| Work request |
Only an exact retyping of all the entries counts as an answer.

[[ Records to use open ]]

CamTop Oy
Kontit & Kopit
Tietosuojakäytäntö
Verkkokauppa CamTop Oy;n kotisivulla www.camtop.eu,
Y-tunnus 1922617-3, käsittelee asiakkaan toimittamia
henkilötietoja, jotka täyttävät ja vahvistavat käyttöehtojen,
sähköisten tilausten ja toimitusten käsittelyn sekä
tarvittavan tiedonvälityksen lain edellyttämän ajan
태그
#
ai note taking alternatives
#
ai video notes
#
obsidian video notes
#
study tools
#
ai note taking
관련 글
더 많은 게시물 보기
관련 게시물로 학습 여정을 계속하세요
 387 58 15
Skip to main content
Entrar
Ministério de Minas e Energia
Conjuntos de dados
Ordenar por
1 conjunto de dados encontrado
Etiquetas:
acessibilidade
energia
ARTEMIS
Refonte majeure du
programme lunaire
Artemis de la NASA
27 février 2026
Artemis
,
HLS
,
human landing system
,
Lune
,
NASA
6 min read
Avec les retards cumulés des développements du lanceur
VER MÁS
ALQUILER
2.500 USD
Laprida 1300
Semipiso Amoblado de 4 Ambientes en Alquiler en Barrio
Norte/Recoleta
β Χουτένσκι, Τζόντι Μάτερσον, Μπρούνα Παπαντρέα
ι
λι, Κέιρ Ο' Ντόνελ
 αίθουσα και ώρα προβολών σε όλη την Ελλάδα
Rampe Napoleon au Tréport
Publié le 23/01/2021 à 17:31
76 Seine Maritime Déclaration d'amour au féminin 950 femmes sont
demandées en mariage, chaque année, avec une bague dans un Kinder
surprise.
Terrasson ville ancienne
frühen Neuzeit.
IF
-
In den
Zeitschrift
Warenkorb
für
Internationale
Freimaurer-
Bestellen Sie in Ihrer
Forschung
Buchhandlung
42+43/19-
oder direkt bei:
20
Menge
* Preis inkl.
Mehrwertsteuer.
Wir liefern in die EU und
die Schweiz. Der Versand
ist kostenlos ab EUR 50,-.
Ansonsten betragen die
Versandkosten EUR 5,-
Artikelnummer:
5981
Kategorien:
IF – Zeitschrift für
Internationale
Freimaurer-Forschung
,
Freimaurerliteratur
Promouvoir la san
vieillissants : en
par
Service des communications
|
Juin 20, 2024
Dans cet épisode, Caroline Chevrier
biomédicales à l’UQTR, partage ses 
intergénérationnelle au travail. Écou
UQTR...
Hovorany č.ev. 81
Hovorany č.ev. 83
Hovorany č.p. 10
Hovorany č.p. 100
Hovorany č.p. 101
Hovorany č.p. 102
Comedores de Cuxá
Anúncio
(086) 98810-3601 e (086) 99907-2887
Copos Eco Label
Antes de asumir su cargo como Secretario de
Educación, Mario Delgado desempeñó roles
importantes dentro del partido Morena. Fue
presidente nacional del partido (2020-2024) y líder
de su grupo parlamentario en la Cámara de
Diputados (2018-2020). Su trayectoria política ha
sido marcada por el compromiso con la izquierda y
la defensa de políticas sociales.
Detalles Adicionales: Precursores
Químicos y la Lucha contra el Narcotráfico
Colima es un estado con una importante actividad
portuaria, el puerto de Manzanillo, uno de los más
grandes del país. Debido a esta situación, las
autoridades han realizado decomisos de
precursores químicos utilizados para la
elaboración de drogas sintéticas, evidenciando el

[[ Records to use closed ]]

| Expected output |
CamTop Oy
Kontit & Kopit
Tietosuojakäytäntö
Verkkokauppa CamTop Oy;n kotisivulla www.camtop.eu,
Y-tunnus 1922617-3, käsittelee asiakkaan toimittamia
henkilötietoja, jotka täyttävät ja vahvistavat käyttöehtojen,
sähköisten tilausten ja toimitusten käsittelyn sekä
tarvittavan tiedonvälityksen lain edellyttämän ajan
태그
#
ai note taking alternatives
#
ai video notes
#
obsidian video notes
#
study tools
#
ai note taking
관련 글
더 많은 게시물 보기
관련 게시물로 학습 여정을 계속하세요
 387 58 15
Skip to main content
Entrar
Ministério de Minas e Energia
Conjuntos de dados
Ordenar por
1 conjunto de dados encontrado
Etiquetas:
acessibilidade
energia
ARTEMIS
Refonte majeure du
programme lunaire
Artemis de la NASA
27 février 2026
Artemis
,
HLS
,
human landing system
,
Lune
,
NASA
6 min read
Avec les retards cumulés des développements du lanceur
VER MÁS
ALQUILER
2.500 USD
Laprida 1300
Semipiso Amoblado de 4 Ambientes en Alquiler en Barrio
Norte/Recoleta
β Χουτένσκι, Τζόντι Μάτερσον, Μπρούνα Παπαντρέα
ι
λι, Κέιρ Ο' Ντόνελ
 αίθουσα και ώρα προβολών σε όλη την Ελλάδα
Rampe Napoleon au Tréport
Publié le 23/01/2021 à 17:31
76 Seine Maritime Déclaration d'amour au féminin 950 femmes sont
demandées en mariage, chaque année, avec une bague dans un Kinder
surprise.
Terrasson ville ancienne
frühen Neuzeit.
IF
-
In den
Zeitschrift
Warenkorb
für
Internationale
Freimaurer-
Bestellen Sie in Ihrer
Forschung
Buchhandlung
42+43/19-
oder direkt bei:
20
Menge
* Preis inkl.
Mehrwertsteuer.
Wir liefern in die EU und
die Schweiz. Der Versand
ist kostenlos ab EUR 50,-.
Ansonsten betragen die
Versandkosten EUR 5,-
Artikelnummer:
5981
Kategorien:
IF – Zeitschrift für
Internationale
Freimaurer-Forschung
,
Freimaurerliteratur
Promouvoir la san
vieillissants : en
par
Service des communications
|
Juin 20, 2024
Dans cet épisode, Caroline Chevrier
biomédicales à l’UQTR, partage ses 
intergénérationnelle au travail. Écou
UQTR...
Hovorany č.ev. 81
Hovorany č.ev. 83
Hovorany č.p. 10
Hovorany č.p. 100
Hovorany č.p. 101
Hovorany č.p. 102
Comedores de Cuxá
Anúncio
(086) 98810-3601 e (086) 99907-2887
Copos Eco Label
Antes de asumir su cargo como Secretario de
Educación, Mario Delgado desempeñó roles
importantes dentro del partido Morena. Fue
presidente nacional del partido (2020-2024) y líder
de su grupo parlamentario en la Cámara de
Diputados (2018-2020). Su trayectoria política ha
sido marcada por el compromiso con la izquierda y
la defensa de políticas sociales.
Detalles Adicionales: Precursores
Químicos y la Lucha contra el Narcotráfico
Colima es un estado con una importante actividad
portuaria, el puerto de Manzanillo, uno de los más
grandes del país. Debido a esta situación, las
autoridades han realizado decomisos de
precursores químicos utilizados para la
elaboración de drogas sintéticas, evidenciando el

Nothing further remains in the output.